As for the melody, composed in mode 1, it has a great agility that corresponds to what it is announcing, a discreet joy that will burst forth in the jubilus alleluiaticus. We see long ascending and descending melodic chains: the melody takes on that joyful character typical of mode 1, starting from the fundamental D to rise to the dominant, the A, and settling on the F to go back up to the A and from there to reach the melodic summit of the piece, in the C, before returning in the intermediate cadence to the F. The outburst of this discreet and restrained joy is produced in the two repeated incisos, amplifying this feeling of immense happiness and hope, and then gradually subsides in the last two incisos of the jubilus, returning to the low register in a movement almost exclusively by joint degrees.

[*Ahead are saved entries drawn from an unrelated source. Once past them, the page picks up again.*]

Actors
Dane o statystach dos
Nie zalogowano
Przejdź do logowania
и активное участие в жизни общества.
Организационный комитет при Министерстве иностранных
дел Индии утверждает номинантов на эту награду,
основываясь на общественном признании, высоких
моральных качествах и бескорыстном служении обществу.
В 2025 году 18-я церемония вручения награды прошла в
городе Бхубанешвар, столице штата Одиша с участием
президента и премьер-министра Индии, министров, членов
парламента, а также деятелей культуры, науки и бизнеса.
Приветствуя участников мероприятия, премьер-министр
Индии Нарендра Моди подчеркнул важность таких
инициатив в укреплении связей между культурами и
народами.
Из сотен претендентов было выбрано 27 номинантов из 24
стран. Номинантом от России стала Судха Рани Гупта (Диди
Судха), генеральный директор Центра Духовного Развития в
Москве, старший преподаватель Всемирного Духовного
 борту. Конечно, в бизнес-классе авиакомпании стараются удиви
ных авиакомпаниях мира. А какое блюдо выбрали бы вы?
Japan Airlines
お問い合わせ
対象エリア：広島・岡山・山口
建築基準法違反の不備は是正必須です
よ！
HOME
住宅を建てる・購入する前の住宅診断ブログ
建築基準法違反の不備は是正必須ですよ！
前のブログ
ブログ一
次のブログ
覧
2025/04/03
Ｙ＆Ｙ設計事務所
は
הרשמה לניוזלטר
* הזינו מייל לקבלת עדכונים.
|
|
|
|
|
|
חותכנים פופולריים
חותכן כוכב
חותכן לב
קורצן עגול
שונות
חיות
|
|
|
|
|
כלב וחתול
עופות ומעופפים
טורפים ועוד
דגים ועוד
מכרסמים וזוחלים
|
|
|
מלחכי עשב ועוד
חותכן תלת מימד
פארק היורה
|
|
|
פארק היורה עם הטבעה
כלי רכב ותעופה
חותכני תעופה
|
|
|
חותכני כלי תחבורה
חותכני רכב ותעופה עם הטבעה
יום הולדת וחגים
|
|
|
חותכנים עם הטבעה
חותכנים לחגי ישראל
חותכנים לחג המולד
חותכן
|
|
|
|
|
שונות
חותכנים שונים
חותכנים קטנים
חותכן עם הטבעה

That contained joy with which the jubilus ends extends throughout the first phrase of the verse thanks to a melodic synthesis in which the first clause and the last two clauses of the jubilus are taken up again: it is the joy of the Church that already sees the triumph of Christ and the splendour of this loving reverence of kings and peoples. This joy is mixed with contemplation and adoration which becomes more evident in nomen tuum. From adoration and contemplation we move to prostration, as the melody bows with total veneration at Domine where it reaches the low B, a reflection of this pious awe before the Lord.
This pious awe is further manifested in gloriam, from the second phrase, but before that at omnes reges the melody quickly spans the octave, from low C to high C, the melody returning to the high register to settle strongly on the dominant A: a tinge of strong authority mingles with the joy that is heightened and elevated. However, this authority, the kings, the earthly rulers, ultimately prostrate themselves before the Lord and his glory: at terrae the melody returns to the low register of A, descends to F and then settles on D with an embellishment on C. In gloriam it becomes majesty, a grave majesty that lingers, solemn and sumptuous like the folds of a royal robe: the melody again quickly spans the octave, this time from the high A to the low A, the lowest note of the piece. Finally, in tuam, the joy, once again simple and light, is extended and the melody of the jubilus is taken up again, where it bursts out again in the two repeated incisos.